There was a guy I was friends with the very end of college (last spring). There was physical attraction, and apparently some kind of emotional attraction or something on his end, I don't know. This culminated into a drunk kiss in a bar one night. It was brief, terrible, and I told him it would never happen again. So it didn't. But not because he stopped hoping. He would make comments (ie, I'd mention a restaurant, and he'd say "is that a hint?" and stuff like that).

 

We would do homework, study for exams together (and I attribute some of my success on finals to him), frequent texting, and overall we got along very well. As just friends we would have been great. But I think he was definitely always hoping for me to change my mind. This culminated the end of may, when he went on a clinging streak. He would consistently ask if I had any plans on Friday and Saturday nights (this began when one night my friends and I made the mistake of inviting him on a girls night at the bars), even though he had moved home for the summer (so it's not like he was hoping to get invited--he was just being nosey). I eventually got sick of it, and decided to ignore him. (basically, I ignored his texts for a couple days, to get him to leave me calm down, and he proceeded to text me like 6 times in a row, before calling me. Then I finally told him he needed to back off--and NOT contact me anymore.

 

And he kept good on his word. I never heard from him again, until March. Because we all know they don't really believe rejection is permanent.
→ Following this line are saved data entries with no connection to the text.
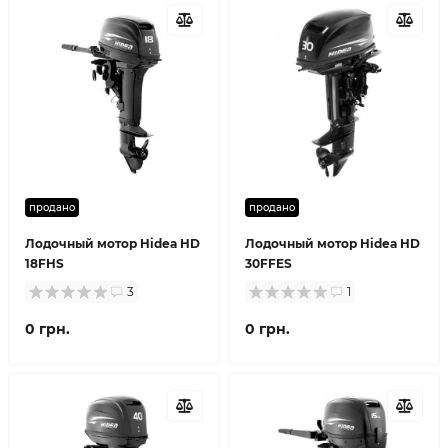
продано
продано
Лодочный мотор Hidea HD
Лодочный мотор Hidea HD
18FHS
30FFES
3
1
0 грн.
0 грн.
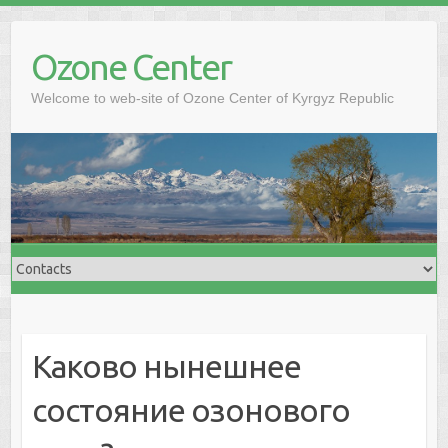
Ozone Center
Welcome to web-site of Ozone Center of Kyrgyz Republic
Каково нынешнее
состояние озонового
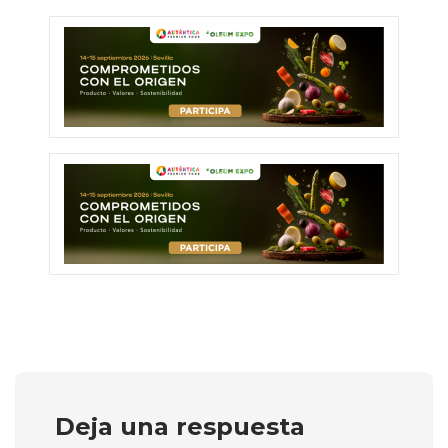
Deja una respuesta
It was a decent, platonic, normal conversation.

 

He texted me last night--he's up here for graduation watching some of his friends graduate. He asked if I quote "briefly wanted to meet and catch up". I said okay. We agreed on a place we've been before (a café) and a time.

 

Now my paranoid self is taking over...Should I be worried he's going to shoot me or something? It's still not to late to cancel.

Posted

Wow, shoot you?

 

Jump to conclusions much...

 

If you don't enjoy his company and think he is crazy enough to shoot you then maybe you should just be blunt with him and say "hey, I think it is better that we both move on/ don't talk anymore"

 

I have had situations with girls where I was trying to gone friendly and they would just constantly flake so now I am at the point where I don't put in effort unless it is reciprocated. I would rather a person be more blunt then try to drag things on and me contact them again and again because they are "busy"

Posted

I don't understand how it escalated to potential murder.. but I guess that is beside the point.

 

You are obviously uncomfortable or scared so you have to let him know you don't want to meet up at all. After that you need to block his number and anything on social media.

 

Do not talk to him again.

  • Author
Posted
You are obviously uncomfortable or scared .
I was involved with a really bad guy when I was younger--It's not that it's thit particular guy who makes me uncomfortable, it's just since my incident years ago, I don't give men the benefit of the doubt. That's how my paranoia can quickly escalate. Haha.

 

Just wondering if less paranoid people think I should be worried, or if it's really a guy who has gotten over it, andwants to catch up and be friends like we were, and should have been.

Posted

you sound like a paranoid, trifling, cross grained female i wouldnt fool with. give me that guys number so i can tell him hes wasting his time.

Posted (edited)

I've posted my message to the wrong thread. Moderator please delete.

Edited by Thermals
Posted

Based on the limited snapshot you gave us, I don't see any reason to think he's dangerous specifically. Do you know something we don't, like he has a history of violence or criminal behavior? Quite possibly he'll resume the clinging death grip tho.

 

Sorry to preach but I can't resist telling you that you handled him poorly. Why would you think ignoring him would result in his behavior evening out? Dismissive rejection is generally the worst kind - pretty dehumanizing.